2026 reference targets: 256-512 MB for Parquet (read-heavy >100GB); workload-tuned bands below. Read-heavy (>100GB): 256-512 MB. Mixed workload: 128-256 MB. Write-heavy: 64-128 MB. Small tables: 32-64 MB. Files below 128 MB create excessive metadata overhead; files above 1 GB reduce pruning effectiveness. Per Medium — Ultimate Guide to File Sizing + Compression for Apache Iceberg on S3.
Iceberg bin-pack uses 75% / 180% boundaries around the target. For a 512 MB target, a file is a compaction candidate if its size is under 384 MB or over 922 MB. Default heuristic of Iceberg's bin-pack planner — practitioners tune the bounds rather than the target for fine-grained control. Per Dremio — Compaction in Apache Iceberg: Fine-Tuning Your Iceberg Table's Data Files.
Bin-pack is "usually all you need" for append-heavy + CDC tables. Bin-pack's only goal is fixing file size — for the most common workloads (append-heavy + CDC + general-purpose), it's the default + sufficient strategy. Sort/Z-order kicks in only when query patterns demand the data layout work. Per Cloudera — Optimization Strategies for Iceberg Tables.
Compaction frequency: daily for read-heavy / every-few-hours for streaming. 2026 cadence reference: read-heavy tables run compaction once per day off-peak; streaming/CDC tables run every few hours to keep the small-files accumulation bounded. Per AWS Prescriptive Guidance — Maintaining tables by using compaction.
Apache Amoro automates Iceberg compaction as a service. Amoro is the 2026 open-source pattern: instead of writing custom Spark DAGs for compaction, run Amoro alongside the catalog — it watches tables + triggers compaction when configured thresholds cross. Closes the "you have to engineer your own compaction infrastructure" gap.
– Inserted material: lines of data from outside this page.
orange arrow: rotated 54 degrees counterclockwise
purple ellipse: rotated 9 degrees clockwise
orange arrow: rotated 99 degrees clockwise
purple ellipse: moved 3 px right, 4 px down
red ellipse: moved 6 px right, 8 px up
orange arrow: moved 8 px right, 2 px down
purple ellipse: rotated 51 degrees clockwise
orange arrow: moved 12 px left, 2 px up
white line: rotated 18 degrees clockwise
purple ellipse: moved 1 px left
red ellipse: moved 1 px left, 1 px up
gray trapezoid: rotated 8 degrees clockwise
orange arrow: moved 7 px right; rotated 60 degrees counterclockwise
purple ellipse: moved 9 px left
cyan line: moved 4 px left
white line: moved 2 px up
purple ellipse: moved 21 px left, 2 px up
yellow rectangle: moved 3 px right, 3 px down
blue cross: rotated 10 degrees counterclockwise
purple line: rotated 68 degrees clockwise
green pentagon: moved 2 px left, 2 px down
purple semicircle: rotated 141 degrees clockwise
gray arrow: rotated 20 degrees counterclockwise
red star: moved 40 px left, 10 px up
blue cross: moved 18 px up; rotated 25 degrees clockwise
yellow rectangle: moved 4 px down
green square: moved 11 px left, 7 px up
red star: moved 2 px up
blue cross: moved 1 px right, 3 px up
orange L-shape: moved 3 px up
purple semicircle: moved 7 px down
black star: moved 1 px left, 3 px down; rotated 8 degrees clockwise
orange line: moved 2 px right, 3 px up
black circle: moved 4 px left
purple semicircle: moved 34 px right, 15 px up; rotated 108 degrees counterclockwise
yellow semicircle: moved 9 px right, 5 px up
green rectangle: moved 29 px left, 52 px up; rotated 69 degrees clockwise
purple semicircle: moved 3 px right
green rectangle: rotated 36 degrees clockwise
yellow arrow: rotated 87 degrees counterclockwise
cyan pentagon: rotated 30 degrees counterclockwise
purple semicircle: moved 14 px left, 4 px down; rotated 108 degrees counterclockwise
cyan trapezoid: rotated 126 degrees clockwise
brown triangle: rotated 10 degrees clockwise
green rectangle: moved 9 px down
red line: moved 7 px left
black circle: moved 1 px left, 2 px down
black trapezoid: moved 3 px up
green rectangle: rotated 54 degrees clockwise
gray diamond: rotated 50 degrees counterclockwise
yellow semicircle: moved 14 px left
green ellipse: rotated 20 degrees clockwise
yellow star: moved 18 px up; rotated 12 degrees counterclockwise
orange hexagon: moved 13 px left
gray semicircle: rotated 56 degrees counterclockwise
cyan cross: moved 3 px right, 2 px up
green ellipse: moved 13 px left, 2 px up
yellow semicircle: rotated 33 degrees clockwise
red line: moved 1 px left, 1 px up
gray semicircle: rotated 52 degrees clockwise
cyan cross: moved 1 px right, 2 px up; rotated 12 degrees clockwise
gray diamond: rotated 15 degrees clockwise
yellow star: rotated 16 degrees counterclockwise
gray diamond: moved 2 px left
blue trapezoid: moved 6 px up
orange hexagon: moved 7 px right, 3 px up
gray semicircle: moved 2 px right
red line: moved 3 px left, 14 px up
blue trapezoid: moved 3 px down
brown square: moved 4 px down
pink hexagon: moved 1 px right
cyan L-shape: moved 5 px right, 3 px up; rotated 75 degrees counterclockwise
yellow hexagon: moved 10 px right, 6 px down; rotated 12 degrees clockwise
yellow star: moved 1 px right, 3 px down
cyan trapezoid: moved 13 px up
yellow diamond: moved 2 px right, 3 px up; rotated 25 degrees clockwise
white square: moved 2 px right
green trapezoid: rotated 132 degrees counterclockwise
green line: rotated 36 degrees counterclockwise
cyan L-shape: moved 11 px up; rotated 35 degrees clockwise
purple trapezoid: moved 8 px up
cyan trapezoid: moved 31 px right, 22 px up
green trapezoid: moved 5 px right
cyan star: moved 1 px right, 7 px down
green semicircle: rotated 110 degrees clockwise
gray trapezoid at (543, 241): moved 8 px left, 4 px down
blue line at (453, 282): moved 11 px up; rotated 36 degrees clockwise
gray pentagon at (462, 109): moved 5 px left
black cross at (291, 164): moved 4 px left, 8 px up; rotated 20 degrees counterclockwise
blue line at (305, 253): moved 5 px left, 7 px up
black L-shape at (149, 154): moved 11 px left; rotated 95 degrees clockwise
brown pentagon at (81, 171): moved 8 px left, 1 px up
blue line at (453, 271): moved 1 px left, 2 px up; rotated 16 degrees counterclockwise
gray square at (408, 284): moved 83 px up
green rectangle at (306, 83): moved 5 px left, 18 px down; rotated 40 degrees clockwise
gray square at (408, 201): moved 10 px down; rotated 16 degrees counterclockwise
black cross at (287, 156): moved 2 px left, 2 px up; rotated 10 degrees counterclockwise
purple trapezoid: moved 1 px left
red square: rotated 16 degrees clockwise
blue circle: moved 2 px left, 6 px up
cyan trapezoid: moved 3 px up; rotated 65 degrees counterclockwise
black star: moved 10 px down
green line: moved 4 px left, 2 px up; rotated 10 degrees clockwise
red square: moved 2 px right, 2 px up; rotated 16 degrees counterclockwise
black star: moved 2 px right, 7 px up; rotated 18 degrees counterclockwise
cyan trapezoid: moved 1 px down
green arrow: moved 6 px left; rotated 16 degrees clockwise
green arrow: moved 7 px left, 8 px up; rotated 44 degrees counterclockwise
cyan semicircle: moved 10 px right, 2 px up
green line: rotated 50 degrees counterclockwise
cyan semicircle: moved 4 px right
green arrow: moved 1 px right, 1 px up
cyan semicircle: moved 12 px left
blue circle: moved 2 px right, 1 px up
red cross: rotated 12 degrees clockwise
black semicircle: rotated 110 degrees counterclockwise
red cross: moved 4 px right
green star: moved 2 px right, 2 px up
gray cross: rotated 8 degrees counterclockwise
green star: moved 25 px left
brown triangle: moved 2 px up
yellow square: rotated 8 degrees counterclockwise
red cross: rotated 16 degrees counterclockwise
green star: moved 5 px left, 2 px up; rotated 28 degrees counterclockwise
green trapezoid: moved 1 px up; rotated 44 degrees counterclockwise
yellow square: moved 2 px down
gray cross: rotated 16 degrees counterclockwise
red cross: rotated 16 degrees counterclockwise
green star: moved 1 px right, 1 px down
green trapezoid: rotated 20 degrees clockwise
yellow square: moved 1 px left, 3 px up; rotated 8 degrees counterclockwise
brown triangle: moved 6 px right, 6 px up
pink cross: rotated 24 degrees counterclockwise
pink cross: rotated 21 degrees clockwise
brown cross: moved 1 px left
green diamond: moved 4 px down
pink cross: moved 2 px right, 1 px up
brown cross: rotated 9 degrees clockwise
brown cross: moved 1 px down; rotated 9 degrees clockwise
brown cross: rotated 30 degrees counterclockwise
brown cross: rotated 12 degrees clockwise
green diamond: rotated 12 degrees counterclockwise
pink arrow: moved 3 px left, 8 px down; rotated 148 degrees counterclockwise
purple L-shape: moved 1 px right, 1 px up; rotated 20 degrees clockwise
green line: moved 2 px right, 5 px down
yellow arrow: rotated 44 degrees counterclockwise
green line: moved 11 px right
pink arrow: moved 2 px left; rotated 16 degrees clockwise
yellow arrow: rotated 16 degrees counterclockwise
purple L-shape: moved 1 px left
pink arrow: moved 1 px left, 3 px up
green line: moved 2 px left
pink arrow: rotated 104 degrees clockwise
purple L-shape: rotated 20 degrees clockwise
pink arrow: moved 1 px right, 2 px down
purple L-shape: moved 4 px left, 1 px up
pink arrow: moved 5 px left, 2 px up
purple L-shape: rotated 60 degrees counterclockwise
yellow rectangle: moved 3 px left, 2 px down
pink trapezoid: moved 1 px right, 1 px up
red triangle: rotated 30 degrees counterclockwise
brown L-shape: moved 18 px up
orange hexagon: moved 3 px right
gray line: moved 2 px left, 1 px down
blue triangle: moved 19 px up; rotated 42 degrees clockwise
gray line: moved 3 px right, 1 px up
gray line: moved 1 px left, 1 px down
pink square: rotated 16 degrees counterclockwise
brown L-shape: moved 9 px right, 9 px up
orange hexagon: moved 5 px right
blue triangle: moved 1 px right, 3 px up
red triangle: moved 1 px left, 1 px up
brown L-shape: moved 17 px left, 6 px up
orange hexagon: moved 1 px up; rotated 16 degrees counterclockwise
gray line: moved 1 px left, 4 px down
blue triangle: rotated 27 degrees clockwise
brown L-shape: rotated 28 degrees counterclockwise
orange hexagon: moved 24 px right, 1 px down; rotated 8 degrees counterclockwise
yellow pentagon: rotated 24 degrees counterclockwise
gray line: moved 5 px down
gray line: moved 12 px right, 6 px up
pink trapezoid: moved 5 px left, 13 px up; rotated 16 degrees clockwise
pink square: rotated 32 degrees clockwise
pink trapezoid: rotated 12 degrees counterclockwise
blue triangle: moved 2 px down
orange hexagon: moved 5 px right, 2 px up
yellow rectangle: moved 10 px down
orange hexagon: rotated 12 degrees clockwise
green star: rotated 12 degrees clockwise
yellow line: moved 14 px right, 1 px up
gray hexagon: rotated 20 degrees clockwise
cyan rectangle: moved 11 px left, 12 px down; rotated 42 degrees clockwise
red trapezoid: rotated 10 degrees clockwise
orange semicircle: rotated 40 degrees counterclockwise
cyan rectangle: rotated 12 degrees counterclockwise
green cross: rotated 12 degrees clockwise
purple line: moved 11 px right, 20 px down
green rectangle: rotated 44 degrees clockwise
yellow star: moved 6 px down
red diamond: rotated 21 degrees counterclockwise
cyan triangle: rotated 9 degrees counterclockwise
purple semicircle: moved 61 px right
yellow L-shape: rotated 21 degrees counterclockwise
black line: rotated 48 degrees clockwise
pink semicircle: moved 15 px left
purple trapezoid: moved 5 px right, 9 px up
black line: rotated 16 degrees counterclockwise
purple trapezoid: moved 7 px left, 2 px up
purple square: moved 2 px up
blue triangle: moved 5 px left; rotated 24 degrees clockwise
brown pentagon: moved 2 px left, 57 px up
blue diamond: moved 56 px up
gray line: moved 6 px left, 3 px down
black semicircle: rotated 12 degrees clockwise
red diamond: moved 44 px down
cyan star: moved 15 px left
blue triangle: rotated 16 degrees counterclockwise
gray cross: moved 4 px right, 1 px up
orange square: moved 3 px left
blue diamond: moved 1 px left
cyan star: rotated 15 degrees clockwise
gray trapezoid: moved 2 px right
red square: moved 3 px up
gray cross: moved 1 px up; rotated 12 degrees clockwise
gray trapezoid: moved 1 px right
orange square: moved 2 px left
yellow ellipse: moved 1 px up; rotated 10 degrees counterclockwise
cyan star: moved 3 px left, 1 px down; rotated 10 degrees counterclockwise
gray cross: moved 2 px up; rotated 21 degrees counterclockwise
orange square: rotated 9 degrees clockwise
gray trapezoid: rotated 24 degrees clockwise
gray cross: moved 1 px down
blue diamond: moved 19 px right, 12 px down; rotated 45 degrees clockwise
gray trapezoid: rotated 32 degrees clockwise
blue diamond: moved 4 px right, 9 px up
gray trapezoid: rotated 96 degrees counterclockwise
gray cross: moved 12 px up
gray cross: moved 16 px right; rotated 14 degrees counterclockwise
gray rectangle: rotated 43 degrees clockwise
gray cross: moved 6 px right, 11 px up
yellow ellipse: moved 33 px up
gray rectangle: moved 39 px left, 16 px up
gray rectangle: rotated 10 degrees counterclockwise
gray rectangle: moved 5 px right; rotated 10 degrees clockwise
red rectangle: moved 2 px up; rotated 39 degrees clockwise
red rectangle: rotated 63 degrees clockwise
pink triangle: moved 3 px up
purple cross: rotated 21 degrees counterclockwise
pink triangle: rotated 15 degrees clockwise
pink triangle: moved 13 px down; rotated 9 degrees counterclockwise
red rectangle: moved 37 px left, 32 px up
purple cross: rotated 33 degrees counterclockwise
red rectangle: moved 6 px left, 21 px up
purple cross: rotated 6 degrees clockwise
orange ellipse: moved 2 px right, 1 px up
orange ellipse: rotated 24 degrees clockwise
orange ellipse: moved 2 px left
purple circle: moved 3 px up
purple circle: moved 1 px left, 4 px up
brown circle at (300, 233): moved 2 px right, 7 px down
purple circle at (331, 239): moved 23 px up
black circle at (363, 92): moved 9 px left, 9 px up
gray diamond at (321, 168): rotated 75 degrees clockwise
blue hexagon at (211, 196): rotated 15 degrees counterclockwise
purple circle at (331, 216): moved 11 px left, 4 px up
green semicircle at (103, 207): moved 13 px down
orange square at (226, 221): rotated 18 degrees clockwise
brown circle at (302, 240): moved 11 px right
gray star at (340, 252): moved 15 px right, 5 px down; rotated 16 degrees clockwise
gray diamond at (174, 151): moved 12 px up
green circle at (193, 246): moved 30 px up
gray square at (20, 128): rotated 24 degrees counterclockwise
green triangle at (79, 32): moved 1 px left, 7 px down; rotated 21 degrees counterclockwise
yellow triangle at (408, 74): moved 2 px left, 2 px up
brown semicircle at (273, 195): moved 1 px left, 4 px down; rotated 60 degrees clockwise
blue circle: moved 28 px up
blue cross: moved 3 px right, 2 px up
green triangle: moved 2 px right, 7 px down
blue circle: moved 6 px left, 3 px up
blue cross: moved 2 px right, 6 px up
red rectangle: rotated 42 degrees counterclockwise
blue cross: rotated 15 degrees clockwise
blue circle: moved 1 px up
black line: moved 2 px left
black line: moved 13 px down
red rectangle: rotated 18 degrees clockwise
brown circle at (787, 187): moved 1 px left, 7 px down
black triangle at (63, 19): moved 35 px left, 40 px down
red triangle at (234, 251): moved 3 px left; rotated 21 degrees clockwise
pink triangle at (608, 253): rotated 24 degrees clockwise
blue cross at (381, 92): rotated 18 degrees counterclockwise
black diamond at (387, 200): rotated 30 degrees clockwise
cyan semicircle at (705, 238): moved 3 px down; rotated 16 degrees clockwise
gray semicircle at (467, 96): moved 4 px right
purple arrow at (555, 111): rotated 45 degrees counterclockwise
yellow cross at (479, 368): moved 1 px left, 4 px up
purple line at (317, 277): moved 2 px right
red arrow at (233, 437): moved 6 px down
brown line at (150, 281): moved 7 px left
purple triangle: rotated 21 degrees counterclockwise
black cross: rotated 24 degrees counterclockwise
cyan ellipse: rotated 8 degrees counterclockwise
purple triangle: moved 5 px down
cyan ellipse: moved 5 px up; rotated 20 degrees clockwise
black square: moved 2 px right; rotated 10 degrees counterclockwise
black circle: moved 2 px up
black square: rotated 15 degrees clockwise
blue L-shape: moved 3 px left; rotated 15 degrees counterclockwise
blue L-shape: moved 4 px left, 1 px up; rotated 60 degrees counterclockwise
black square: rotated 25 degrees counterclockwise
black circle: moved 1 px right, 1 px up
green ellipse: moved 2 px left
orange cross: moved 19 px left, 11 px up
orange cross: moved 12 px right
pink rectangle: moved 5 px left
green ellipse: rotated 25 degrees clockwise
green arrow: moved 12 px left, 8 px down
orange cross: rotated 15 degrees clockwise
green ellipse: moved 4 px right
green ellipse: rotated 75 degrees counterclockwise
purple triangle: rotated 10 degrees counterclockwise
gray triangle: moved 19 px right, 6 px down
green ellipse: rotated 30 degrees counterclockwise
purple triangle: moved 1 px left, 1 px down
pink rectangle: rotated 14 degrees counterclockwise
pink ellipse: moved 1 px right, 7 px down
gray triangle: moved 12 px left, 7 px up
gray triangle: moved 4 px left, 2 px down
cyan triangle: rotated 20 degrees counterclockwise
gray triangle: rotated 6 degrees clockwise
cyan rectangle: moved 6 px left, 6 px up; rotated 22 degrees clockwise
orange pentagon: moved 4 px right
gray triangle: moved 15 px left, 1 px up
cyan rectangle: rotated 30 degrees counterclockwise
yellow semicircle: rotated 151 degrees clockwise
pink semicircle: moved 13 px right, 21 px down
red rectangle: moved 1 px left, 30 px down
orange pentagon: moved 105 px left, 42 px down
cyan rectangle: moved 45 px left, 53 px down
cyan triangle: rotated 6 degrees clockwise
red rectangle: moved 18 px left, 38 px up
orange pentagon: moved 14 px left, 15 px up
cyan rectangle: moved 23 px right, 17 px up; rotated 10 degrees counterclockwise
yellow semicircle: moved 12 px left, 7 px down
Per Olake — How to Compact Apache Iceberg Tables: Small Files + Automation with Apache Amoro.
11 documented compaction optimizations: sort, Z-order, bin-pack, delete-file compaction, partial-progress commits, EC partitioning, and more. 2026 practitioners now have a documented optimization catalog beyond the default bin-pack — pick the right strategy per workload shape. Per DEV — 11 Compaction Optimizations for Iceberg Data Lakes.